Nous nous indignons aussi en nous arrêtant toujours sur le Point 7 (7.1.) Ici, il est question de déclaration de patrimoine. Les détenteurs de toute autorité publique (élus ou hauts fonctionnaires) qui en sont assujettis, en font la déclaration en début et en fin de mandat ou de fonction. Combien d’assujettis, font-ilsaujourd’hui leur déclaration de patrimoine, et sincèrement ? En ce point, le Code de transparence n’est manifestement pas respecté et ceux qui le transgressent ne risquent aucune sanction. Ils peuvent se le permettre puisque le président-politicien lui-même ne respecte pas la loi. Á ma connaissance, il n’a pas fait sa déclaration à la fin de son premier mandat et pourtant, la loi l’y obligeait. Et même s’il l’avait fait, nous ne saurions rien de l’évolution de son patrimoine, évolution que je ne prendrai pas le risque de caractériser ici même si. . . . Prudence est mère de sûreté.

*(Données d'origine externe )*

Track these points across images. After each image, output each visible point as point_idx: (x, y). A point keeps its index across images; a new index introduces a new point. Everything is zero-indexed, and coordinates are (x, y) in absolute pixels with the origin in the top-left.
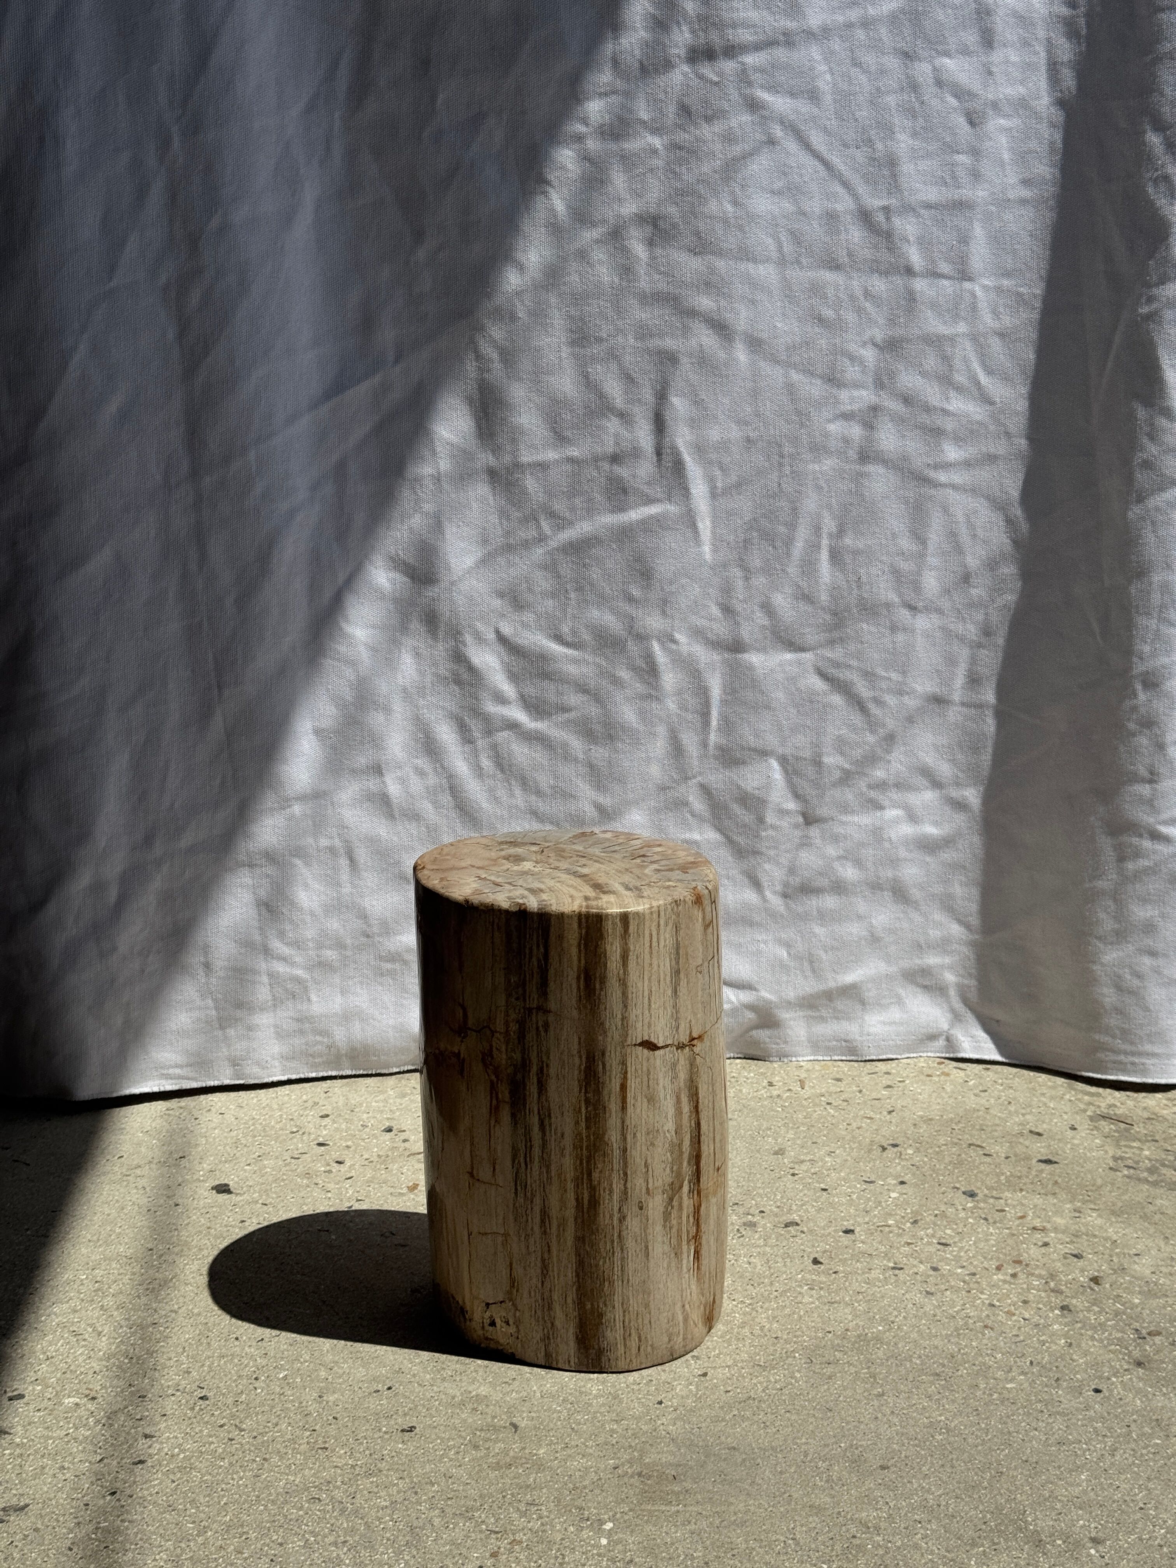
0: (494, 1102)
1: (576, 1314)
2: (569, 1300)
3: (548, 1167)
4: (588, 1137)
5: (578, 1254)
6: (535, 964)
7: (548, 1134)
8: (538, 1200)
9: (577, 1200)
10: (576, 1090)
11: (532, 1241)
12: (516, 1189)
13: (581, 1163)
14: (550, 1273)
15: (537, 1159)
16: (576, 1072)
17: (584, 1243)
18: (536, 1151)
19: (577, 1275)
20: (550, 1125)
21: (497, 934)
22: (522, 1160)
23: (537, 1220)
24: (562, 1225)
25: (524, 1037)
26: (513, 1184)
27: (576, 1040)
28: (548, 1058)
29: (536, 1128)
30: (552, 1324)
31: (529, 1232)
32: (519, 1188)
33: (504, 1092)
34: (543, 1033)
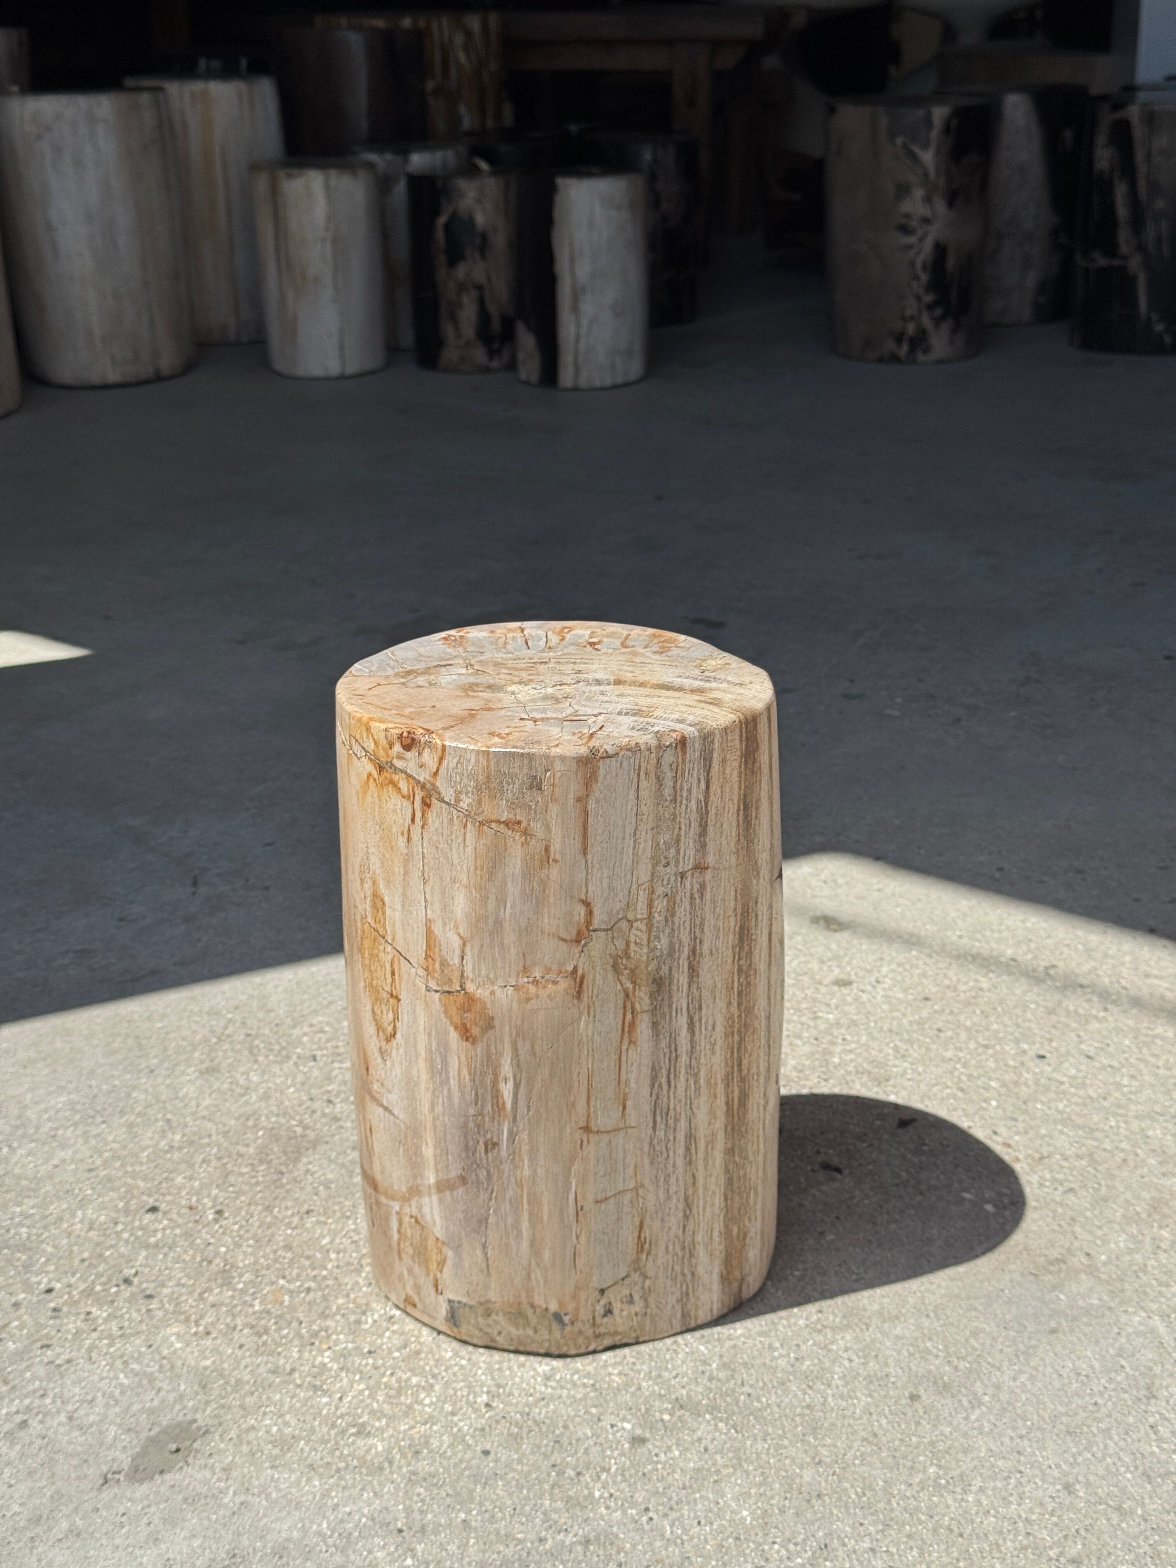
0: (629, 1016)
1: (722, 1247)
2: (716, 1234)
3: (696, 1075)
4: (740, 1016)
5: (727, 1171)
6: (694, 808)
7: (697, 1032)
8: (683, 1125)
9: (727, 1103)
10: (730, 961)
11: (673, 1180)
12: (655, 1122)
13: (732, 1053)
14: (695, 1211)
15: (683, 1071)
16: (731, 937)
17: (734, 1154)
18: (684, 1059)
19: (726, 1199)
20: (700, 1019)
21: (644, 784)
22: (664, 1080)
23: (681, 1151)
24: (711, 1142)
25: (673, 914)
26: (650, 1118)
27: (733, 893)
28: (703, 931)
29: (684, 1032)
30: (693, 1274)
31: (671, 1169)
32: (658, 1119)
33: (643, 999)
34: (698, 901)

Au Point 6, nous en apprenons encore sur la transparence recommandée par le Code, en particulier sur les nécessaires informations sur les finances publiques. Dans cette perspective, je renvoie le lecteur aux points 6.3. et 6.4. Ils garantissent notre droit à une information régulière sur la manière dont nos deniers publics sont gérés, droit que nous reconnaît d’ailleurs la Constitution. Ici, j’interpelle l’opposition, les acteurs de la société dite civile et surtout la presse. Les débats stériles qui nous prennent tout notre temps devraient, bien plus utilement, être orientés vers la diffusion des informations relatives à la gouvernance et à la gestion des finances publiques. En particulier, nous devrions nous interroger et interroger nos gouvernants sur la confidentialité qui caractérise certains documents relatifs aux finances publiques, notamment les rapports de l’IGE et de l’OFNAC. Cette confidentialité ne respecte pas les dispositions de la loi portant Code de transparence dans la gestion des Finances publiques. Nous devrions la contester vigoureusement et, au besoin, devant la justice même si . . . . . Prudence est mère de sûreté.

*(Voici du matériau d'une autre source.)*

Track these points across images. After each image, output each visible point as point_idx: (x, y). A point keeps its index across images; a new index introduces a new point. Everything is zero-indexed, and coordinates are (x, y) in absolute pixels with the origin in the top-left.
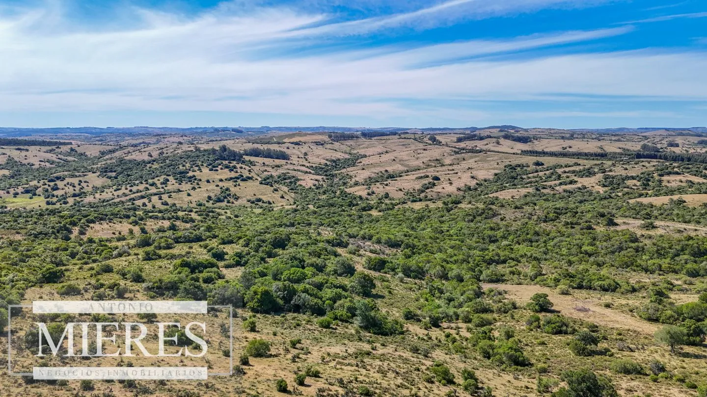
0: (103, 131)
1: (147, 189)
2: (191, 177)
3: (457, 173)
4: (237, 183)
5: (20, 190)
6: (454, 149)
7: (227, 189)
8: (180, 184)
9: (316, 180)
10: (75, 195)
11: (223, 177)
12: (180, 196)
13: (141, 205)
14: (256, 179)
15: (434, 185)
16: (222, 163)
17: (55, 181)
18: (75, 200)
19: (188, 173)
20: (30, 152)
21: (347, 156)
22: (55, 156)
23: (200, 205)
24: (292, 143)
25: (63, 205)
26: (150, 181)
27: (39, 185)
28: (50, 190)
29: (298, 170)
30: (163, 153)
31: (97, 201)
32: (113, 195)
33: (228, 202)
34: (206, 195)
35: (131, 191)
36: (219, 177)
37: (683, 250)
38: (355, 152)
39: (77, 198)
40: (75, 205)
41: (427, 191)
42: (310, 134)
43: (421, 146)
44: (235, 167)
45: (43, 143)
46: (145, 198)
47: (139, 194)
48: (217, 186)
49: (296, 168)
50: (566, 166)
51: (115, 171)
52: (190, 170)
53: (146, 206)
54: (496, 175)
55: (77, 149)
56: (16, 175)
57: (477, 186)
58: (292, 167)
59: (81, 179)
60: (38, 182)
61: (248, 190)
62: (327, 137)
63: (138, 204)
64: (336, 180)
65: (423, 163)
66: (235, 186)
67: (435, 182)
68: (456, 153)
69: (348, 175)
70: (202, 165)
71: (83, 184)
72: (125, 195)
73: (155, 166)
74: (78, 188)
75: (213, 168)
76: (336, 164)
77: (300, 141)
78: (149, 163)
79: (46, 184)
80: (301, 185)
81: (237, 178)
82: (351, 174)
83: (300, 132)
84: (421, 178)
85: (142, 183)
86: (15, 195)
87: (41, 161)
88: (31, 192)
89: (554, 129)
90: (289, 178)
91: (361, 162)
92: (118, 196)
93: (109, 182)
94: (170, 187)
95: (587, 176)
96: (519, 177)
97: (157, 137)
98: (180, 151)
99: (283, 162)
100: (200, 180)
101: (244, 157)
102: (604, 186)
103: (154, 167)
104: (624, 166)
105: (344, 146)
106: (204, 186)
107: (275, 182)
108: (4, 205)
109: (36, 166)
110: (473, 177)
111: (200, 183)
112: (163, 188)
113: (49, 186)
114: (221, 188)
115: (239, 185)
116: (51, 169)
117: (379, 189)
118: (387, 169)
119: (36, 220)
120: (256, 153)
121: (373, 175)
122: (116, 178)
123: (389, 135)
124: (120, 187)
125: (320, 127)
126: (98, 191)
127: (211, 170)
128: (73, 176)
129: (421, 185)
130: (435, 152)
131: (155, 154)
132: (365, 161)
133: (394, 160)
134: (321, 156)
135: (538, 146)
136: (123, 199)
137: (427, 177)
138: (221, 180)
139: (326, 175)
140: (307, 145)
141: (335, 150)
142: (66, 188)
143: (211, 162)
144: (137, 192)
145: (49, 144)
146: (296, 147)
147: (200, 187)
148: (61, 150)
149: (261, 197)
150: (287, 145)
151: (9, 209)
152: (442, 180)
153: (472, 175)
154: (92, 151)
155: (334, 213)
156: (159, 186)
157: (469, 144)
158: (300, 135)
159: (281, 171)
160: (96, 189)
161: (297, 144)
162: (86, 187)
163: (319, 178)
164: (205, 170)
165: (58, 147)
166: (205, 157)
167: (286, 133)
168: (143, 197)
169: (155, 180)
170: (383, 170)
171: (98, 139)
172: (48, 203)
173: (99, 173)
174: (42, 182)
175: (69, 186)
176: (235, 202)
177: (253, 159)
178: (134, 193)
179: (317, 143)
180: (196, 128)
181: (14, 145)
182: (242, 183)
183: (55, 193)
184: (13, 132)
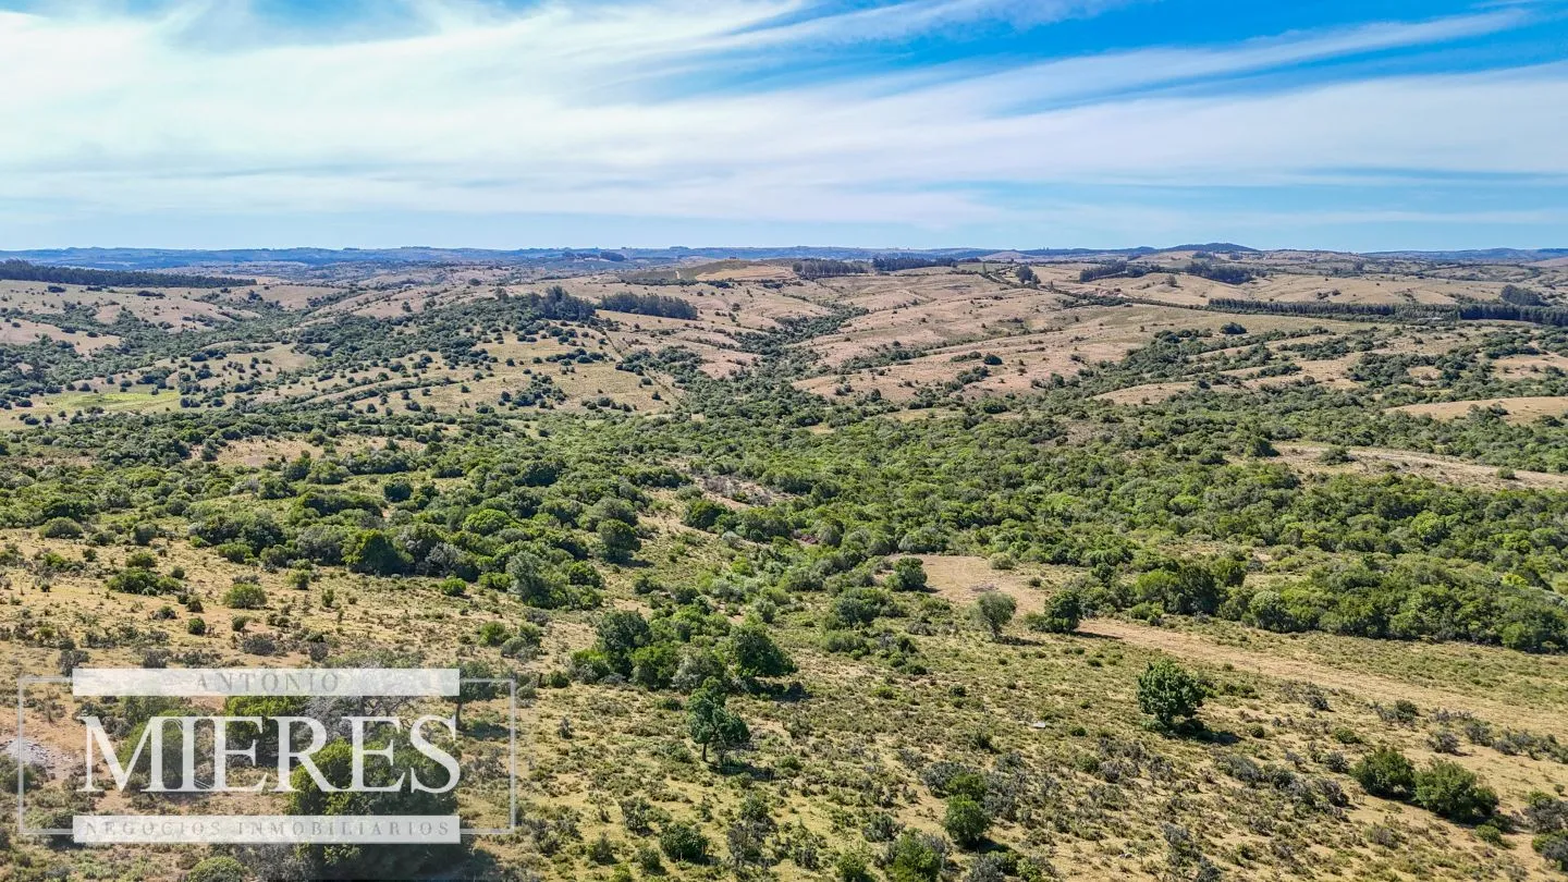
0: (335, 256)
1: (385, 377)
2: (476, 354)
3: (1043, 349)
4: (570, 368)
5: (135, 376)
6: (1065, 297)
7: (547, 380)
8: (453, 368)
9: (739, 363)
10: (239, 389)
11: (543, 355)
12: (448, 391)
13: (365, 409)
14: (612, 359)
15: (985, 373)
16: (548, 325)
17: (205, 359)
18: (237, 397)
19: (473, 345)
20: (165, 299)
21: (825, 312)
22: (215, 308)
23: (484, 411)
24: (712, 283)
25: (215, 409)
26: (394, 361)
27: (172, 367)
28: (193, 377)
29: (707, 342)
30: (434, 303)
31: (280, 401)
32: (314, 388)
33: (543, 406)
34: (500, 391)
35: (351, 380)
36: (536, 354)
37: (1370, 504)
38: (846, 302)
39: (244, 396)
40: (237, 407)
41: (967, 387)
42: (753, 264)
43: (995, 289)
44: (572, 334)
45: (198, 282)
46: (376, 395)
47: (366, 388)
48: (528, 372)
49: (703, 337)
50: (1293, 336)
51: (328, 341)
52: (479, 339)
53: (375, 411)
54: (1131, 353)
55: (264, 294)
56: (132, 347)
57: (1080, 378)
58: (695, 334)
59: (257, 355)
60: (173, 362)
61: (589, 382)
62: (791, 269)
63: (358, 408)
64: (784, 363)
65: (984, 326)
66: (564, 373)
67: (989, 367)
68: (1067, 305)
69: (811, 352)
70: (506, 329)
71: (261, 367)
72: (338, 388)
73: (412, 329)
74: (249, 372)
75: (526, 335)
76: (796, 328)
77: (730, 280)
78: (400, 323)
79: (186, 366)
80: (702, 373)
81: (572, 357)
82: (819, 350)
83: (735, 258)
84: (964, 358)
85: (376, 365)
86: (125, 386)
87: (186, 319)
88: (155, 381)
89: (1327, 252)
90: (683, 358)
91: (850, 325)
92: (324, 391)
93: (314, 363)
94: (431, 374)
95: (1326, 357)
96: (1180, 359)
97: (438, 270)
98: (467, 300)
99: (679, 323)
100: (495, 360)
101: (597, 311)
102: (1358, 378)
103: (408, 331)
104: (1418, 335)
105: (825, 290)
106: (501, 370)
107: (651, 365)
108: (100, 406)
109: (177, 329)
110: (1075, 359)
111: (493, 365)
112: (416, 375)
113: (193, 369)
114: (535, 378)
115: (573, 371)
116: (204, 334)
117: (863, 383)
118: (899, 339)
119: (126, 431)
120: (626, 304)
121: (866, 353)
122: (328, 354)
123: (934, 265)
124: (331, 373)
125: (799, 248)
126: (287, 382)
127: (521, 339)
128: (242, 350)
129: (956, 373)
130: (1019, 303)
131: (417, 306)
132: (859, 323)
133: (924, 320)
134: (765, 311)
135: (1264, 291)
136: (333, 397)
137: (978, 356)
138: (538, 361)
139: (764, 353)
140: (744, 288)
141: (804, 299)
142: (226, 374)
143: (526, 323)
144: (364, 383)
145: (210, 283)
146: (719, 291)
147: (492, 375)
148: (232, 295)
149: (611, 396)
150: (698, 287)
151: (106, 413)
152: (1005, 363)
153: (1076, 353)
154: (294, 298)
155: (736, 429)
156: (411, 371)
157: (1104, 286)
158: (732, 265)
159: (669, 342)
160: (284, 376)
161: (722, 285)
162: (264, 372)
163: (747, 357)
164: (511, 340)
165: (225, 291)
166: (514, 312)
167: (704, 261)
168: (372, 394)
169: (405, 361)
170: (889, 341)
171: (318, 273)
172: (185, 404)
173: (295, 344)
174: (179, 361)
175: (231, 370)
176: (557, 406)
177: (615, 316)
178: (357, 385)
179: (766, 284)
180: (533, 251)
181: (138, 285)
182: (580, 368)
183: (203, 383)
184: (150, 258)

Le député Ousmane Sonko était bien dans son rôle quand il dénonçait l’abus dans les exonérations fiscales, certaines pratiques dans la gestion du budget de l’Assemblée nationales et tous autres actes à travers lesquels on dilapide nos maigres deniers public. Il en est de même de Birahim Seck, en particulier si on considère les efforts qu’il lui a fallu déployer pour écrire son livre sur le rapport de l’Inspection générale des Finances (IGF) du Ministère de l’Économie et des Finances, mettant en cause jusqu’à preuve du contraire Mame Mbaye Niang. Il ne fait plus aucun doute aujourd’hui que ce rapport existe et on l’a entendu lui-même le reconnaître et exiger qu’il soit publié, pour que son honneur – si jamais il en a –, soit lavé. Il serait vraiment facile, trop facile si, sur la base de sa plainte-bidon, Ousmane Sonko était condamné à une peine qui l’élimine de la course vers l’élection présidentielle du 25 février 2024.

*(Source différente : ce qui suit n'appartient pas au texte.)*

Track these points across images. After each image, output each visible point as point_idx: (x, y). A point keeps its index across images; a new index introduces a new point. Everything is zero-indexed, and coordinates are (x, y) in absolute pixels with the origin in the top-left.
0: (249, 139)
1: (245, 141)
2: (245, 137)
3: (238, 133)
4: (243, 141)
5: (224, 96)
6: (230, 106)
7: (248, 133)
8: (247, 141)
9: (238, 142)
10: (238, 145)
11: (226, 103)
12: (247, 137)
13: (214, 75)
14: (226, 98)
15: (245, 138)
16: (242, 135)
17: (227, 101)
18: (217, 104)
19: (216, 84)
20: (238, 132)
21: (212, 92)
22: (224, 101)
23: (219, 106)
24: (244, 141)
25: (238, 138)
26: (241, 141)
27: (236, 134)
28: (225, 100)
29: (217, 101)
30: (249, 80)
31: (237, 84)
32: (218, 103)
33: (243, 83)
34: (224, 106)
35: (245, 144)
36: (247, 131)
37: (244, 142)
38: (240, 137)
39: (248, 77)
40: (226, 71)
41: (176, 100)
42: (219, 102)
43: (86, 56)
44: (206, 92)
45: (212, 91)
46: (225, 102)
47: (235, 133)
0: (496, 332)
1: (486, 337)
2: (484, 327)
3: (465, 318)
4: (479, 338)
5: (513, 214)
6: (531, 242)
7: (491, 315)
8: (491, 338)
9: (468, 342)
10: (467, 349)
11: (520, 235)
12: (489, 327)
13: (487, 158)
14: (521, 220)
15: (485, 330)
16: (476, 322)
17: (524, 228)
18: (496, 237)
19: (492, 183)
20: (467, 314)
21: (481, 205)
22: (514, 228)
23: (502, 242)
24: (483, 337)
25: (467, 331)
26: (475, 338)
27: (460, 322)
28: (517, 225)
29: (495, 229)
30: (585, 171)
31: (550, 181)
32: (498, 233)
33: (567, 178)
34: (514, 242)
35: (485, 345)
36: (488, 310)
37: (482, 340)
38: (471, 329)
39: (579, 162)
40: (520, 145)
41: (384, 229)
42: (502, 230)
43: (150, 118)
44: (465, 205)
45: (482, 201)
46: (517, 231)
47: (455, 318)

Pourtant, même très risquée pour la paix et la stabilité du pays, cette condamnation est bien possible si on considère que moi-même, j’ai été condamné à trois mois avec sursis et à payer, conjointement avec Papa Alé Niang, la somme vingt millions à un Cheikh Oumar Hanne. Il avait porté plainte contre moi, pour avoir préfacé le livre de Papa Alé dédié à sa gestion du COUD, et pour y avoir traité sa gestion de « scandaleuse », cette gestion désastreuse ayant fait l’objet d’un lourd dossier qui dort d’un sommeil profond sur la table du procureur de la République.

Voilà le Sénégal du président-politicien ! S’il avait respecté l’essentiel des engagements pour lesquels il a été élu le 25 mars 2012, s’il avait respecté les seules dispositions de la Loi 2012-22 du 27 décembre 2012 portant Code de transparence dans la gestion des Finances publiques, nous n’en serions certainement pas aujourd’hui à perdre notre temps sur les deux plaintes-bidons dont nul ne sait où elles vont conduire notre pauvre pays.